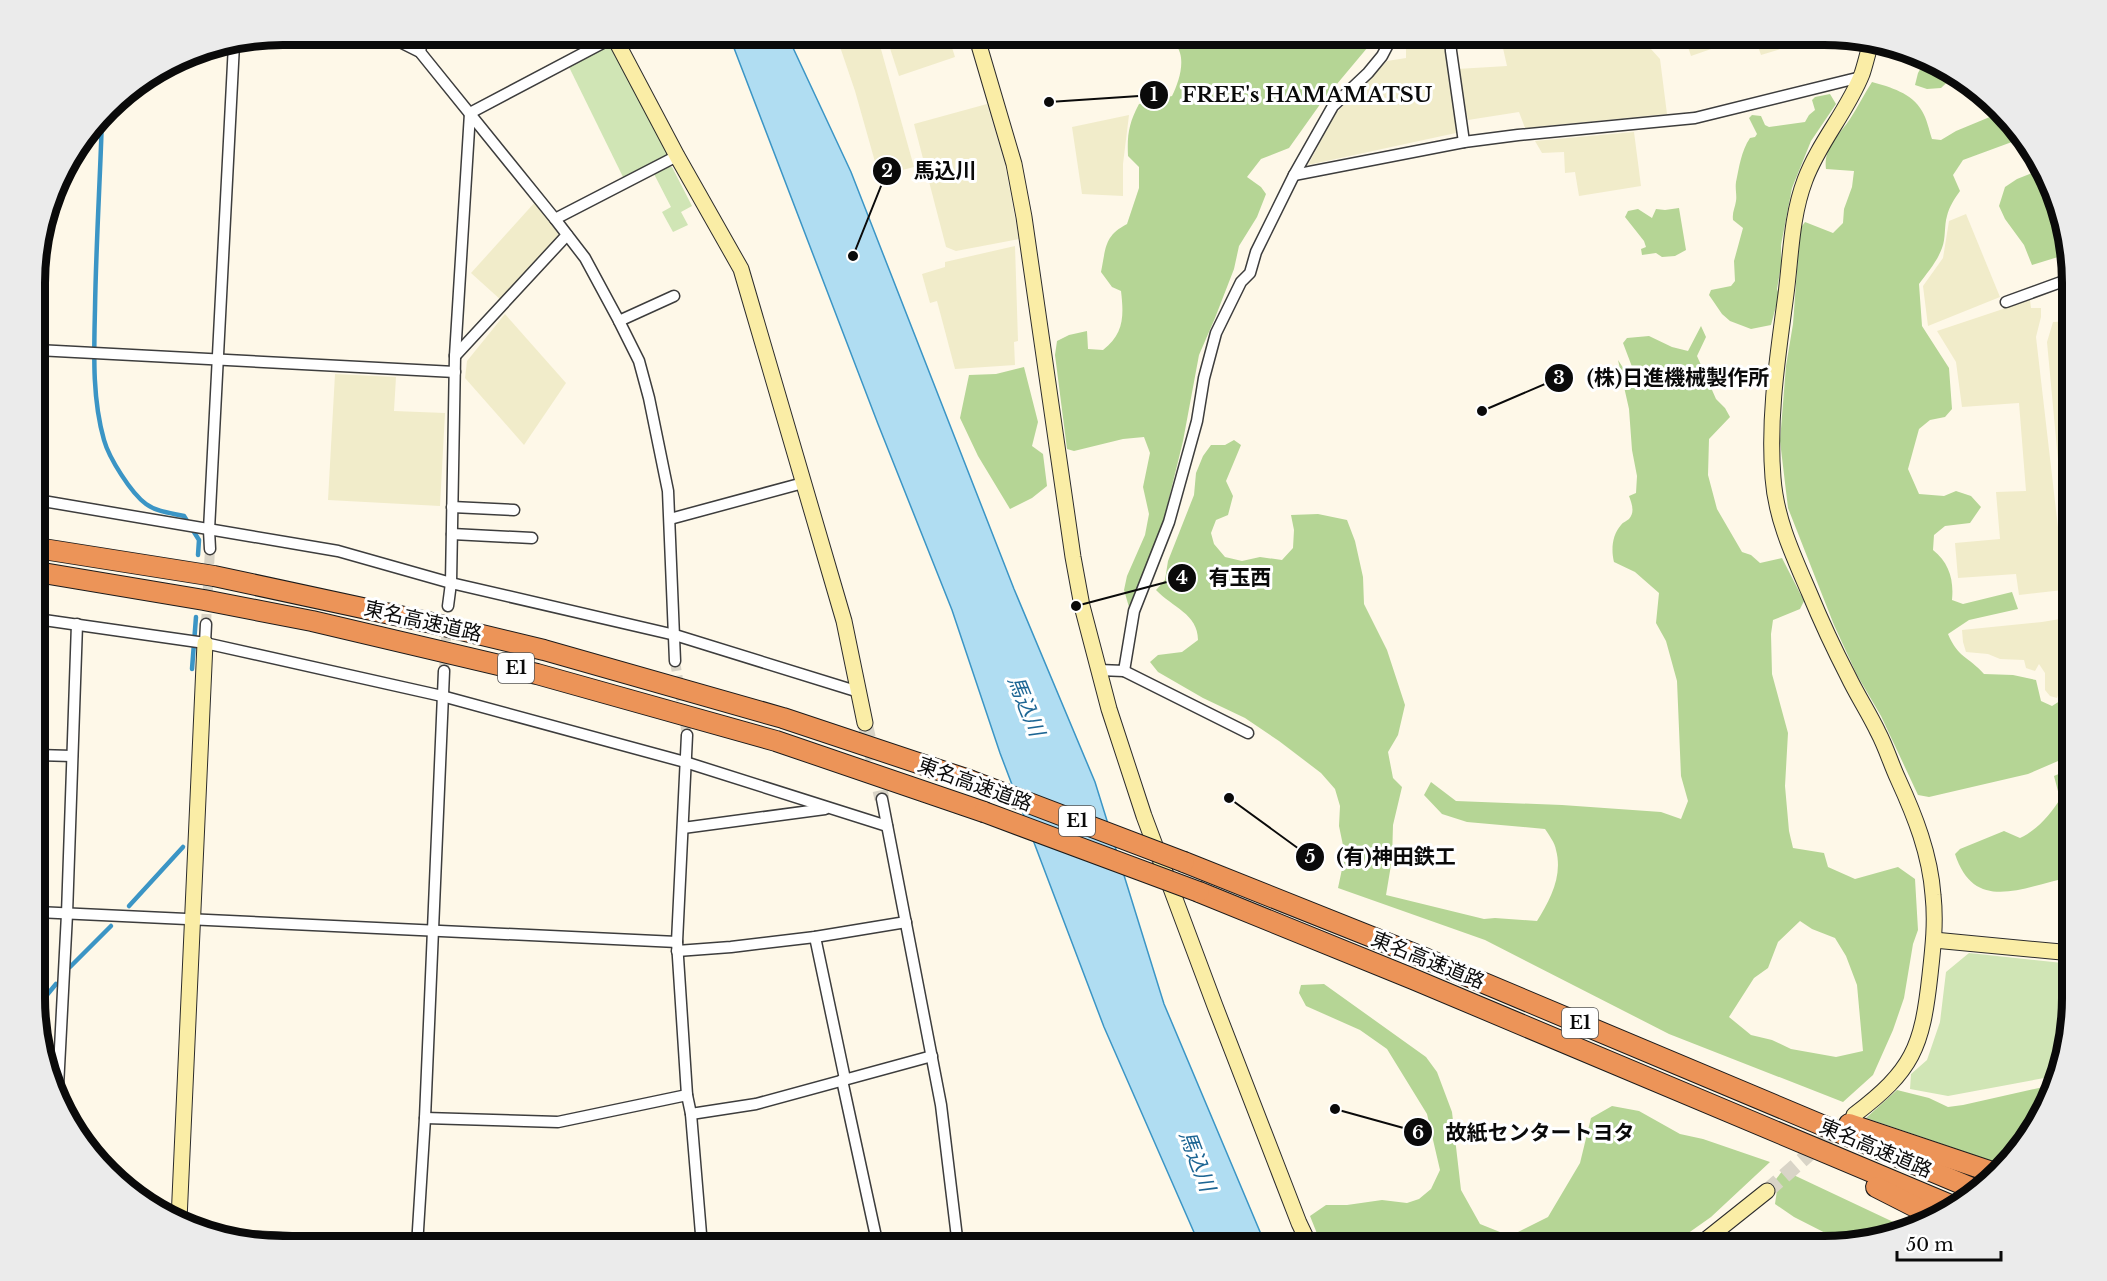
<svg xmlns="http://www.w3.org/2000/svg" width="2107" height="1281" viewBox="0 0 2107 1281" font-family="'Libre Baskerville','Noto Sans JP',serif">
  <rect width="100%" height="100%" fill="#fef8e8"/>
  <g fill="#f1ecca">
    <polygon points="836,35 877,35 914,167 879,176 855,91"/>
    <polygon points="891,35 948,35 955,57 899,76 886,36"/>
    <polygon points="1406,35 1446,35 1456,133 1308,165 1335,114 1387,61 1406,58"/>
    <polygon points="1500,35 1640,35 1640,37 1660,59 1667,114 1525,128 1519,112 1468,120 1457,69 1507,66"/>
    <polygon points="1684,35 1709,35 1714,48 1691,56"/>
    <polygon points="1754,35 1824,35 1844,38 1833,40 1794,38 1784,48 1761,55"/>
    <polygon points="987,104 1005,164 1019,239 956,251 946,247 914,124"/>
    <polygon points="1129,115 1123,164 1123,196 1082,194 1072,127"/>
    <polygon points="1634,132 1641,186 1579,196 1575,172 1565,173 1564,152 1542,153 1535,141"/>
    <polygon points="536,201 559,235 502,301 471,273"/>
    <polygon points="1966,214 2000,297 1928,326 1923,286 1943,258 1949,221"/>
    <polygon points="1015,246 1018,341 1014,342 1015,365 955,369 937,301 930,303 922,274 945,267 945,262"/>
    <polygon points="2030,300 2031,308 2041,308 2041,317 2036,337 2059,536 2065,535 2047,342 2053,322 2072,321 2072,589 2019,595 2016,574 1958,578 1955,543 2000,539 1996,492 2026,491 2019,403 1962,407 1956,362 1937,331"/>
    <polygon points="505,314 566,383 524,445 465,378 467,361"/>
    <polygon points="335,374 396,377 394,411 445,413 440,506 328,500"/>
    <polygon points="2072,617 2072,656 2067,661 2065,676 2057,698 2050,696 2045,690 2045,673 2039,664 2035,671 2026,668 2024,660 2000,659 1988,654 1966,652 1963,642 1962,630 2042,622"/>
  </g>
  <g fill="#d0e5b5">
    <polygon points="606,47 612,48 669,155 624,179 569,67"/>
    <polygon points="668,167 672,167 692,206 681,212 688,225 673,232 662,212 671,207 654,174"/>
    <polygon points="1969,953 2072,964 2072,1014 2060,1075 1948,1096 1910,1089 1911,1074 1927,1060 1940,1022 1946,972"/>
  </g>
  <g fill="#b5d595" fill-rule="evenodd">
    <path d="M1173,35h205l-57,68 -32,45 -28,11 -14,18 14,10 5,7 -9,23 -18,29 -5,23 -19,49 -16,37 -16,86 -20,82 -34,84 -5,-17 3,-14 18,-41 4,-21 -6,-27 7,-34 -6,-16 -21,2 -49,12 -7,-2 -12,-94 2,-14 12,-6 18,-4 1,18 15,1c21,-16 21,-34 18,-59l-9,-4 -11,-15c5,-24 3,-36 26,-48l12,-36v-21l-11,-11c-1,-22 1,-33 11,-52l33,-8c6,-12 12,-30 8,-43 -2,-7 -6,-11 -7,-18z"/>
    <polygon points="1926,59 1956,74 1941,88 1927,89 1915,85 1918,73"/>
    <path d="M1872,82c18,5 40,11 50,29 5,8 7,19 10,28l9,1 15,-9 41,-17 23,25 -57,21 -10,15 7,16c-5,7 -11,16 -13,25 -3,10 -1,22 -5,32 -5,14 -15,25 -23,36l3,42 27,42 3,41 -7,8 -15,3 -11,9 -11,40 11,25 25,2 12,-5 15,5 10,11 -11,16 -25,3 -11,9 -1,15c16,13 21,29 19,50l11,4 49,-12 6,17 -49,11 -21,14c10,24 20,22 36,40l29,1 23,5 5,21 11,5 11,-7 9,-9v65l-44,19 -99,23 -11,-2 -37,-79 -24,-41 -23,-50 -46,-117 -8,-67 6,-75 7,-42 7,-95 5,-7 28,11 10,-10 1,-14 8,-22 2,-16 -28,-2c-3,-21 14,-35 24,-50 8,-12 14,-25 22,-37z"/>
    <path d="M1830,94l6,10 -25,37 -19,47 -11,57v21l-4,23 2,6 -8,30 -20,4 -21,-8 -8,-7 -13,-19 2,-5 20,-4 4,-5 -1,-20 9,-33 -10,-8c-1,-8 2,-12 3,-19 1,-6 -1,-12 0,-19 3,-14 5,-31 14,-44l5,-1 2,-3 -8,-16 3,-3 9,1 4,9 4,2 36,-5 4,-7 6,-5 -3,-10 3,-3z"/>
    <polygon points="2042,169 2065,246 2058,257 2032,265 2024,245 2005,219 1999,206 2005,187 2017,179"/>
    <polygon points="1679,208 1686,250 1675,256 1662,257 1656,253 1642,255 1641,249 1646,247 1644,241 1625,217 1628,211 1638,209 1652,218 1656,209 1665,210"/>
    <path d="M1701,326l5,11 -9,19 19,43 9,9 5,9 -21,22 -1,36 9,34 25,43 9,3 9,8 22,-5 22,43 -4,8 -27,11 -2,14 1,40 16,59 -3,53 4,45 4,17 31,5 4,14 27,12 43,-12 17,12 3,51 -5,14 -9,54 -11,32 -20,45 -30,27 -174,-68 -184,-94 -147,-52 7,-33 -6,-29 1,-20 -5,-17 -14,-16 -42,-32 -34,-23 -42,-20 -45,-26 -8,-10 8,-7 24,-3 16,-12c0,-26 -26,-33 -42,-50l9,-10 3,-19 26,-66 2,-22 7,-17 8,-11h14l9,-5 7,5 -15,36 7,15 -5,19 -12,5 -5,13 3,11 11,13 17,4 18,-4 22,3 11,-12 1,-18 -3,-15 27,-1 29,6 8,21 8,36 1,27 23,46 18,55 -7,30 -10,17 5,26 9,9 -9,38 -1,34 -6,36 98,24 11,-1 42,3c13,-21 26,-45 19,-71 -1,-7 -7,-15 -11,-21l-78,-7 -25,-8 -18,-19 7,-13 25,19 106,4 99,7 20,7 7,-18 -7,-25 -4,-95 -11,-40 -10,-18 3,-30 -24,-21 -21,-10c-3,-12 -2,-27 7,-37 2,-3 6,-4 8,-6 6,-7 3,-15 0,-23l7,-3 1,-17 -5,-26 -3,-41 -11,-49 9,14 7,-2 -11,-29 4,-5 22,-2 23,11 16,4zM1800,921l12,8 23,9 11,18 11,29 6,66 -27,6 -45,-8 -19,-9 -21,-5 -22,-18 25,-39 14,-10 10,-26z"/>
    <polygon points="1024,367 1038,422 1032,446 1043,454 1047,486 1032,498 1010,509 978,456 960,418 969,375 996,374"/>
    <path d="M2072,768v109c-46,8 -97,39 -117,-23l5,-5 44,-18 16,7c16,-7 31,-24 40,-39l-6,-23z"/>
    <polygon points="1324,984 1426,1057 1437,1072 1452,1112 1461,1190 1480,1224 1510,1236 1548,1217 1580,1163 1591,1118 1612,1106 1639,1111 1680,1134 1703,1139 1770,1162 1711,1217 1670,1246 1322,1246 1310,1216 1326,1205 1347,1205 1382,1200 1407,1203 1419,1199 1431,1189 1440,1170 1427,1114 1387,1049 1360,1030 1306,1006 1299,993 1301,985"/>
    <polygon points="2055,1086 2031,1136 2001,1164 1866,1118 1897,1090 1929,1098 1948,1107 1963,1105 2039,1088"/>
    <polygon points="1783,1170 1904,1227 1847,1244 1794,1217 1775,1204 1777,1190 1773,1183"/>
  </g>
  <polygon fill="#b0ddf2" stroke="#3b95c5" stroke-width="1.5" points="729,35 787,35 851,172 1014,589 1095,782 1164,1004 1266,1246 1200,1246 1104,1027 1000,753 952,610 878,424"/>
  <g fill="none" stroke-linecap="round" stroke-linejoin="round">
    <g stroke="#3b95c5" stroke-width="4.5">
      <path d="M102,118c-2,64 -6,127 -7,191 -1,43 -3,89 9,131 5,18 27,53 42,64 11,8 25,9 38,12l15,24 -1,15"/>
      <polyline points="192,669 196,617"/>
      <polyline points="129,906 183,847"/>
      <polyline points="70,967 111,926"/>
      <polyline points="37,1007 56,984"/>
    </g>
    <g stroke="#d9d4c7" stroke-width="10" stroke-dasharray="10 5" stroke-linecap="butt">
      <polyline points="206,624 210,549"/>
      <polyline points="675,661 687,735"/>
      <polyline points="444,671 448,606"/>
    </g>
    <g stroke="#d9d4c7" stroke-width="15" stroke-dasharray="15 8" stroke-linecap="butt">
      <polyline points="865,723 882,799"/>
      <polyline points="1767,1191 1842,1125"/>
    </g>
    <g stroke="#3d3d3d" stroke-width="13">
      <g id="street">
        <polyline points="386,35 420,52 555,219 585,258 619,321 639,361 649,398 668,491 675,661"/>
        <polyline points="1450,35 1451,51 1464,142"/>
        <polyline points="420,52 423,35"/>
        <polyline points="1294,175 1464,142 1518,135 1695,118 1861,77"/>
        <polyline points="555,219 677,156"/>
        <polyline points="2006,302 2072,278"/>
        <polyline points="619,321 674,296"/>
        <polyline points="37,350 455,372"/>
        <polyline points="455,356 567,235"/>
        <polyline points="37,500 338,551 451,583 675,635 859,692"/>
        <polyline points="452,507 514,510"/>
        <polyline points="670,519 803,483"/>
        <polyline points="452,534 532,538"/>
        <polyline points="210,549 209,530 234,44"/>
        <polyline points="448,606 451,583 455,356 470,113 614,37"/>
        <polyline points="37,619 205,643 442,696 685,762 887,826"/>
        <polyline points="205,643 206,624"/>
        <polyline points="1099,670 1124,671 1134,611 1169,522 1197,421 1204,378 1216,333 1241,282 1250,273 1256,252 1294,175 1333,106 1368,73 1382,56 1393,35"/>
        <polyline points="1124,671 1248,733"/>
        <polyline points="687,735 677,942 687,1095 691,1114 702,1246"/>
        <polyline points="37,755 72,756"/>
        <polyline points="882,799 941,1105 958,1246"/>
        <polyline points="683,828 825,809"/>
        <polyline points="37,912 677,942"/>
        <polyline points="815,937 845,1079"/>
        <polyline points="677,951 731,947 815,937 906,922"/>
        <polyline points="842,1080 878,1246"/>
        <polyline points="58,1087 67,914 77,624"/>
        <polyline points="691,1114 756,1104 932,1056"/>
        <polyline points="425,1118 558,1122 687,1095"/>
        <polyline points="417,1246 425,1118 444,671"/>
      </g>
    </g>
    <g stroke="#2c2c2c" stroke-width="17">
      <g id="secondary">
        <polyline points="613,35 677,156 741,269 844,621 865,723"/>
        <polyline points="976,35 1014,164 1024,217 1073,557 1082,606 1109,709 1144,816 1215,1006 1299,1223 1310,1246"/>
        <polyline points="1934,940 2072,953"/>
        <path d="M1854,1115c59,-45 68,-67 76,-140 3,-27 6,-53 3,-80 -3,-41 -18,-79 -35,-116 -7,-15 -12,-32 -20,-47 -9,-19 -21,-37 -30,-56 -14,-27 -27,-55 -39,-84 -16,-37 -33,-73 -36,-114 -5,-62 5,-123 13,-184 5,-38 5,-77 19,-114 14,-38 42,-68 57,-106 3,-9 5,-18 8,-28"/>
        <polyline points="179,1220 205,643"/>
        <polyline points="217,1237 412,1246"/>
        <polyline points="1698,1246 1767,1191"/>
      </g>
    </g>
    <g stroke="#1b1b1b" stroke-width="22">
      <g id="highway">
        <polyline points="37,548 214,576 432,623 544,650 783,718 969,780"/>
        <polyline points="37,572 204,600 312,621 537,674 776,741 984,812"/>
        <polyline points="1184,862 1422,957 1974,1189"/>
        <polyline points="1199,892 1413,979 1955,1207"/>
        <polyline points="1849,1124 1992,1172"/>
        <polyline points="1876,1187 1935,1217"/>
      </g>
    </g>
    <use href="#street" stroke="#fff" stroke-width="10"/>
    <use href="#secondary" stroke="#faeda6" stroke-width="15"/>
    <use href="#highway" stroke="#ec9458" stroke-width="20"/>
    <g stroke="#1b1b1b" stroke-width="22" stroke-linecap="butt">
      <g id="highway-bridge">
        <polyline points="969,780 1184,862"/>
        <polyline points="984,812 1199,892"/>
      </g>
    </g>
    <use href="#highway-bridge" stroke="#ec9458" stroke-width="20"/>
  </g>
  <g text-anchor="middle" dominant-baseline="central" stroke-width="6" stroke-linejoin="round" paint-order="stroke">
    <g fill="#fff" stroke="#545454" stroke-width="1.5">
      <rect x="498" y="653" width="36" height="30" rx="4.5"/>
      <rect x="1059" y="806" width="36" height="30" rx="4.5"/>
      <rect x="1562" y="1008" width="36" height="30" rx="4.5"/>
    </g>
    <g font-size="18" font-weight="bold" fill="#0a0a0a">
      <text x="516" y="668">E1</text>
      <text x="1077" y="821">E1</text>
      <text x="1580" y="1023">E1</text>
    </g>
    <g font-size="20" fill="#0a0a0a" stroke="#fff">
      <text transform="translate(423 621) rotate(13)">東名高速道路</text>
      <text transform="translate(975 784) rotate(20)">東名高速道路</text>
      <text transform="translate(1428 960) rotate(22)">東名高速道路</text>
      <text transform="translate(1876 1148) rotate(23)">東名高速道路</text>
    </g>
    <g font-size="21" font-style="italic" fill="#1c6593" stroke="#fff">
      <text transform="translate(1026 706) rotate(68)">馬込川</text>
      <text transform="translate(1197 1161) rotate(69)">馬込川</text>
    </g>
  </g>
  <path d="M0 0H2107V1281H0ZM283 45H1824A238 238 0 0 1 2062 283V998A238 238 0 0 1 1824 1236H283A238 238 0 0 1 45 998V283A238 238 0 0 1 283 45Z" fill="#ebebeb" fill-rule="evenodd"/>
  <path fill="none" stroke="#0a0a0a" stroke-width="8" d="M283 45H1824A238 238 0 0 1 2062 283V998A238 238 0 0 1 1824 1236H283A238 238 0 0 1 45 998V283A238 238 0 0 1 283 45Z"/>
  <path fill="none" stroke="#0a0a0a" stroke-width="2" d="M1049 102L1154 95M853 256L887 171M1482 411L1559 378M1076 606L1182 578M1229 798L1310 857M1335 1109L1418 1132"/>
  <g fill="#0a0a0a" stroke="#fff" stroke-width="2">
    <circle cx="1049" cy="102" r="6"/>
    <circle cx="853" cy="256" r="6"/>
    <circle cx="1482" cy="411" r="6"/>
    <circle cx="1076" cy="606" r="6"/>
    <circle cx="1229" cy="798" r="6"/>
    <circle cx="1335" cy="1109" r="6"/>
    <circle cx="1154" cy="95" r="15"/>
    <circle cx="887" cy="171" r="15"/>
    <circle cx="1559" cy="378" r="15"/>
    <circle cx="1182" cy="578" r="15"/>
    <circle cx="1310" cy="857" r="15"/>
    <circle cx="1418" cy="1132" r="15"/>
  </g>
  <g font-size="18" text-anchor="middle" font-weight="bold" fill="#fff">
    <text x="1154" y="101">1</text>
    <text x="887" y="177">2</text>
    <text x="1559" y="384">3</text>
    <text x="1182" y="584">4</text>
    <text x="1310" y="863">5</text>
    <text x="1418" y="1139">6</text>
  </g>
  <g font-size="21" text-anchor="middle" font-weight="bold" fill="#0a0a0a" stroke="#fff" stroke-width="6" stroke-linejoin="round" paint-order="stroke">
    <text x="1307" y="102">FREE's HAMAMATSU</text>
    <text x="945" y="178">馬込川</text>
    <text x="1678" y="385">(株)日進機械製作所</text>
    <text x="1240" y="585">有玉西</text>
    <text x="1396" y="864">(有)神田鉄工</text>
    <text x="1540" y="1140">故紙センタートヨタ</text>
  </g>
  <path d="M1897 1251v9h104v-9" fill="none" stroke="#0a0a0a" stroke-width="3"/>
  <text x="1906" y="1251" font-size="18" fill="#0a0a0a" stroke="#ffffff" stroke-width="4.5" paint-order="stroke">50 m</text>
</svg>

◇ ◇ ◇ ◇ ◇

What is required
What is asked for is an exact copy of the lines above from the one containing "396,377 394,411 445,413" through the one containing "-32,45 -28,11 -14,18", and only those.

Solution to this problem
    <polygon points="335,374 396,377 394,411 445,413 440,506 328,500"/>
    <polygon points="2072,617 2072,656 2067,661 2065,676 2057,698 2050,696 2045,690 2045,673 2039,664 2035,671 2026,668 2024,660 2000,659 1988,654 1966,652 1963,642 1962,630 2042,622"/>
  </g>
  <g fill="#d0e5b5">
    <polygon points="606,47 612,48 669,155 624,179 569,67"/>
    <polygon points="668,167 672,167 692,206 681,212 688,225 673,232 662,212 671,207 654,174"/>
    <polygon points="1969,953 2072,964 2072,1014 2060,1075 1948,1096 1910,1089 1911,1074 1927,1060 1940,1022 1946,972"/>
  </g>
  <g fill="#b5d595" fill-rule="evenodd">
    <path d="M1173,35h205l-57,68 -32,45 -28,11 -14,18 14,10 5,7 -9,23 -18,29 -5,23 -19,49 -16,37 -16,86 -20,82 -34,84 -5,-17 3,-14 18,-41 4,-21 -6,-27 7,-34 -6,-16 -21,2 -49,12 -7,-2 -12,-94 2,-14 12,-6 18,-4 1,18 15,1c21,-16 21,-34 18,-59l-9,-4 -11,-15c5,-24 3,-36 26,-48l12,-36v-21l-11,-11c-1,-22 1,-33 11,-52l33,-8c6,-12 12,-30 8,-43 -2,-7 -6,-11 -7,-18z"/>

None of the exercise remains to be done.